CONSIGNE 1: Dans la biographie de Jérémy Dirat, présentez sous forme de liste le contenu du paragraphe qui commence par « Rencontres, partage, mélange des genres » en gardant ses faits principaux.
CONSIGNE 2: Remplacez « guitare » par « contrebasse » dans le passage de la biographie qui commence par « Avec ce bagage » et va jusqu'à « (orchestre et chœur). », puis recopiez ce passage.

TEXTE FOURNI:

════════

Bio

Jérémy Dirat compositeur arrangeur interprète musicien

La première partie de sa vie lui permet de faire ses classes et de se nourrir de musique classique. Heureux étudiant du conservatoire de Toulouse, il obtient des médailles d’or en solfège, en harmonie et en violon.

Avec ce bagage en poche, il choisit d’apprendre la guitare et la batterie et part sur les routes pour jouer du rock, de l’électro, de la pop et de la folk pour s’aguerrir.

Rencontres, partage, mélange des genres, scènes, studios, chansons, musique à l’image, Jérémy Dirat jongle et participe à de nombreux projets : compositeur pour Warner Chappell Music France (pour qui il écrira entre autre le titre « je veux vivre » interprété par Faudel), créateur d’une comédie musicale « Etre ange Destin », créateur de musiques d’entreprises, de jingles, compositeur pour Zebda, pour Babylon Circus, pour Charlotte Marin…

En 2005, Jérémy obtient l’Agrégation de musicologie après des études à la Sorbonne qui lui permettent d’affiner son univers. Depuis 2017, il enseigne au Lycée Racine aux classes spécialisées Musique et organise des concerts avec les musiciens de Racine (orchestre et chœur).

Compositeur touche-à-tout, Jérémy Dirat invente des climats sonores authentiques et sincères où l’énergie communicative côtoie une douce nostalgie.

════════

DONNÉES FOURNIES:
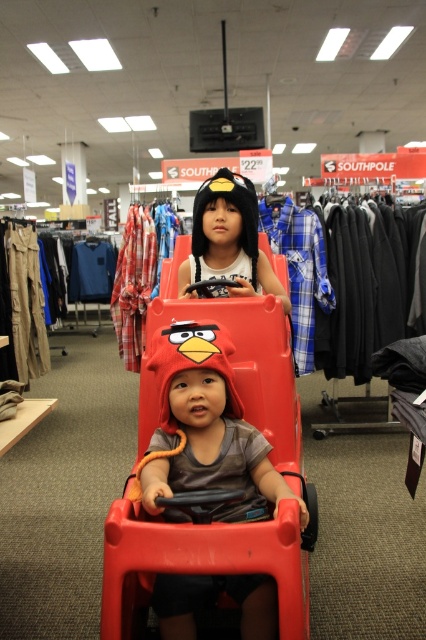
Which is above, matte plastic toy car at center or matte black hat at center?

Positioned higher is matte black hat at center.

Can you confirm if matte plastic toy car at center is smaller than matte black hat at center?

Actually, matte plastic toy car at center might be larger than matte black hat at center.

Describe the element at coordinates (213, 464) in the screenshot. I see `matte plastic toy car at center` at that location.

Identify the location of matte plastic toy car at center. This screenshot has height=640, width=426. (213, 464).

════════

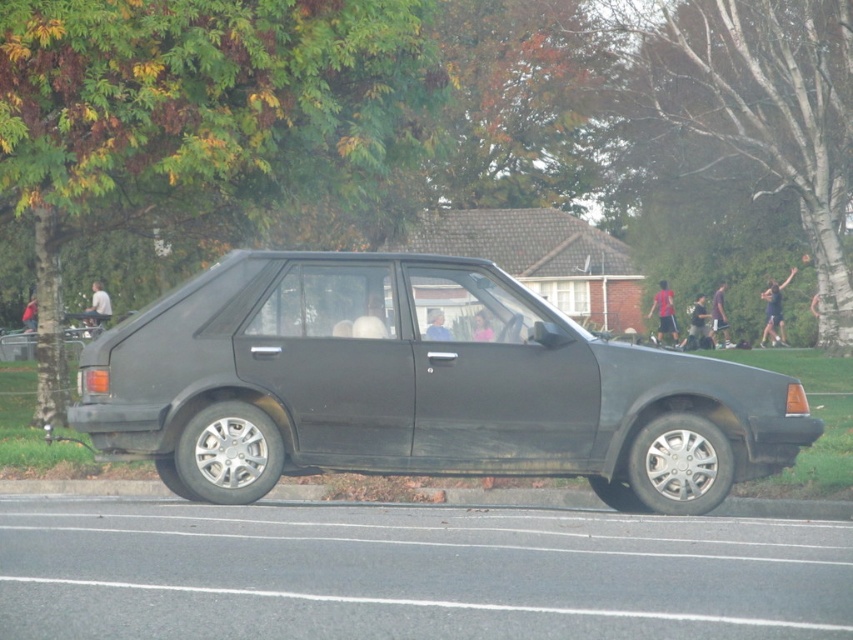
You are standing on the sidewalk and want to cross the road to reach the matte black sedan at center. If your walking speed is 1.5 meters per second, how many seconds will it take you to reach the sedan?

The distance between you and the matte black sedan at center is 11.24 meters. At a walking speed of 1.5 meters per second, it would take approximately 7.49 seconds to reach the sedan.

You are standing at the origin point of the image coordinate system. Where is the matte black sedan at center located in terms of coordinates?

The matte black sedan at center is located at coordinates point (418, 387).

════════

RÉPONSE RÉDIGÉE 1:
Jérémy Dirat participe à de nombreux projets :
- compositeur pour Warner Chappell Music France, pour qui il écrit notamment le titre « je veux vivre » interprété par Faudel ;
- créateur de la comédie musicale « Etre ange Destin » ;
- créateur de musiques d'entreprises et de jingles ;
- compositeur pour Zebda, Babylon Circus et Charlotte Marin.

RÉPONSE RÉDIGÉE 2:
Avec ce bagage en poche, il choisit d’apprendre la contrebasse et la batterie et part sur les routes pour jouer du rock, de l’électro, de la pop et de la folk pour s’aguerrir.

Rencontres, partage, mélange des genres, scènes, studios, chansons, musique à l’image, Jérémy Dirat jongle et participe à de nombreux projets : compositeur pour Warner Chappell Music France (pour qui il écrira entre autre le titre « je veux vivre » interprété par Faudel), créateur d’une comédie musicale « Etre ange Destin », créateur de musiques d’entreprises, de jingles, compositeur pour Zebda, pour Babylon Circus, pour Charlotte Marin…

En 2005, Jérémy obtient l’Agrégation de musicologie après des études à la Sorbonne qui lui permettent d’affiner son univers. Depuis 2017, il enseigne au Lycée Racine aux classes spécialisées Musique et organise des concerts avec les musiciens de Racine (orchestre et chœur).